I have a broken lxd dns situation where if a dig or ping a.lxd from another container , I get the wrong ip address. When I look at the dnsmasq.leases file, the last field of the problem container (a) is ‘*’:

cat /var/snap/lxd/common/lxd/networks/lxdbr0/dnsmasq.leases
1642337775 00:16:3e:c0:70:b3 10.79.171.31 ssa 01:00:16:3e:c0:70:b3
1642337765 00:16:3e:06:03:6a 10.79.171.57 haproxy 01:00:16:3e:06:03:6a
1642337966 00:16:3e:15:da:52 10.79.171.73 a *
duid 00:01:00:01:24:db:c9:92:96:00:00:2d:0e:8a

(I replaced the real container name with “a”, for posting this).
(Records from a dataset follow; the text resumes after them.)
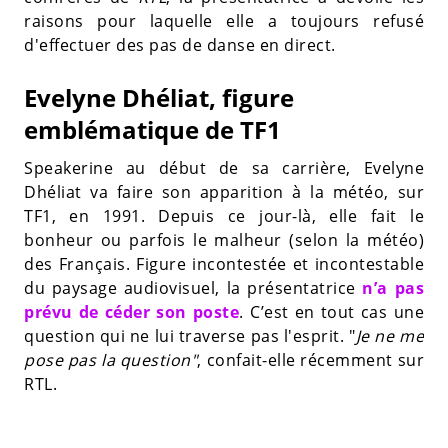
raisons pour laquelle elle a toujours refusé
d'effectuer des pas de danse en direct.
Evelyne Dhéliat, figure
emblématique de TF1
Speakerine au début de sa carrière, Evelyne
Dhéliat va faire son apparition à la météo, sur
TF1, en 1991. Depuis ce jour-là, elle fait le
bonheur ou parfois le malheur (selon la météo)
des Français. Figure incontestée et incontestable
du paysage audiovisuel, la présentatrice
n’a pas
prévu de céder son poste
. C’est en tout cas une
question qui ne lui traverse pas l'esprit. "
Je ne me
pose pas la question"
, confait-elle récemment sur
RTL.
The ip address for container a is correct in the file above, but it resolves as 10.79.171.86 from other containers, which can therefore not reach a.lxd by name. As a workaround, I put the correct ip address in the /etc/hosts file of the container that needs to use it. 10.79.171.86 used to be the ip address of the container, until it got changed somehow.
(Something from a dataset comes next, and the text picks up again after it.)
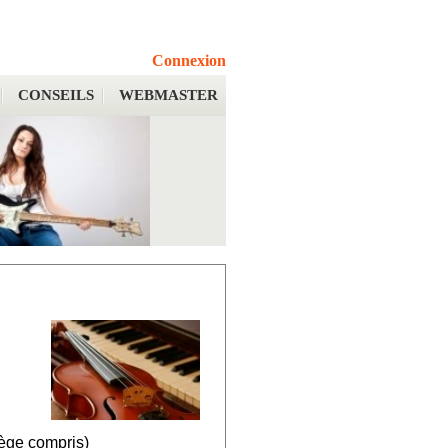
Connexion
CONSEILS
WEBMASTER
fège compris)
How can I fix this? Rebooting didn’t help.

What does the last field in the LXD dnsmasq.leases file mean, and why would it ever be *? In another LXD host, there are no containers with * in that field.

Can I edit the file by hand and replace ‘*’ with what I guess it should be: 01:00:16:3e:15:da:52 ? And then reboot?

I got into this situation by copying a snapshot of the container, deleting the copy, and copying it again. The second time, I set its hardware address to the same value it had after the first copy, so that it would get the same ip address. The steps are something like this, but they were done with the LXD API, except for lxc copy:

lxc snapshot a 20220115143000
lxc copy a/20220115143000 b
lxc start b
… test something in b
… find out hwaddr of b
lxc stop b
lxc delete b
lxc copy a/20220115143000 b
… set volatile.eth0.hwaddr of b to the value it had after the first copy.
lxc start b

I’ve been using this method successfully to rebuild a copy of a container snapshot, while keeping the same ip address that it (the copy) had before. But this time it seems to have corrupted the LXD DNS state somehow.